Did your ancestor serve with the Royal Engineers and if so, did he become a casualty at some point? These records mostly cover the Second World War, but there are also some post WW2 records as well.
Each record comprises a basic transcription and an image of the man's casualty card. The amount of information listed varies, but the records usually include the following information about your ancestor:
Regiment or corps
Name, address & relationship of next of kin
Date card was generated
Details of casualty. Some of these details may also include date of birth and date of enlistment
There are over 17,000 Royal Engineers casualty cards which often provide detailed information about the individual concerned. In some cases cards include date of birth and date of enlistment and give the nature of the casualty.

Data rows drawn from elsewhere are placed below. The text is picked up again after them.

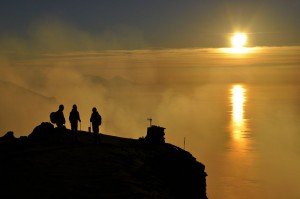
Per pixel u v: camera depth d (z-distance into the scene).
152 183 31.88
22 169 30.02
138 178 31.75
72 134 40.94
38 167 30.69
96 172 30.41
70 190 26.22
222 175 177.50
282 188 165.25
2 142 37.94
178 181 38.03
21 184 26.72
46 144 38.47
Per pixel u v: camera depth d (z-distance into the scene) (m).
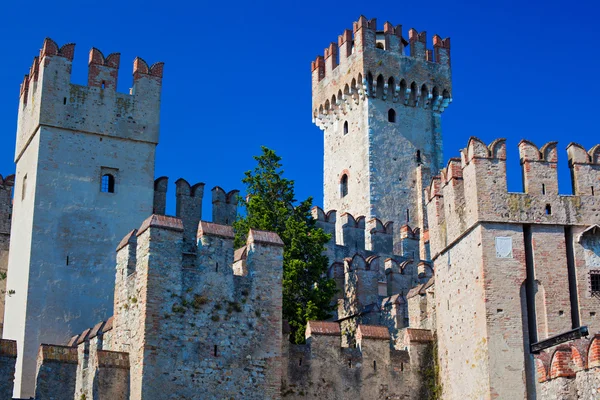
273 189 50.88
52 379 37.66
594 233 37.91
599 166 38.75
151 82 54.09
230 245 37.97
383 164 77.38
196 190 57.84
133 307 36.69
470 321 37.75
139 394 34.66
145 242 36.66
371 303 49.53
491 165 38.06
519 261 37.06
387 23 80.38
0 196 61.00
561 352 30.56
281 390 39.16
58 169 50.47
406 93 79.31
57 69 51.78
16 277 50.47
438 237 41.66
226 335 36.72
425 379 41.56
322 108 83.50
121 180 51.84
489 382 35.75
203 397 35.62
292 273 45.59
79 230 50.03
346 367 40.66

As new information was received, so the casualty card was updated andf this can clearly be seen from the multiple dates and different inks that appear on these cards.

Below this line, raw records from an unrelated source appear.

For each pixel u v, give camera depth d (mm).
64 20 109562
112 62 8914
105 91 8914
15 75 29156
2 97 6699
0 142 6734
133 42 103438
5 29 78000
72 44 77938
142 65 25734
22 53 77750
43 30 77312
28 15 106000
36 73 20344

These cards are a little larger than A6 (postcard size) and some also inlcude information on the reverse. Run-on cards are also used in some cases.
Use these cards to find out more about your Royal Engineers' ancestors and read these cards in conjunction with the Royal Engineers tracer cards, prisoner of war records and records from the Comonwealth War Graves Commission which you will also find on Findmypast.
Sapper William Francis Smith has a casualty card which tells us that he was born on Christmas Day 1919 and enliusted in the Royal Engineers on the 30th December 1939. He served with 560 Field Company and was reported missing in Malaya on the 15th February 1942. His next of kin were duly notified and it later transpired that William had been captured by the Japanese and was subsequently held at No 4 PoW Camp, Thailand. Sadly, William did not survive the war, dying of acute enteritis on the 6th September 1943. He was 23 years old and is buried in Kanchanaburi War Cemetery in Thailand.
There are no fewer than 26 separate results for William Smith in military records on Findmypast, including multiple prisoner of war records.
The wildcard is the asterisk on your keyboard and it's an extremely useful tool. For instance, if you're not sure what your ancestor's army number was, but you know that it started with 1903, typing in 1903* would return results for all men who had the army number beginning 1903.
If you have an almost complete army number, but one or more of the middle digits is unclear, use the wildcard to help you. Let's say the number is 1903123 but the number 2 has been obliterated. In this case, you'd type in 19031*3 and you'd see all combinations of that number appearing.
The wildcard can be used in every search field on Findmypast and it can be used as many times as you like. If nothing else, use the wildcard to save your fingers and your keyboard. For instance, instead of typing in Argyll & Sutherland Highlanders in a regiment field, typing in Arg* (or arg*) would bring up all relevant results.
Make that unassuming asterisk your best friend, it really is a very useful key.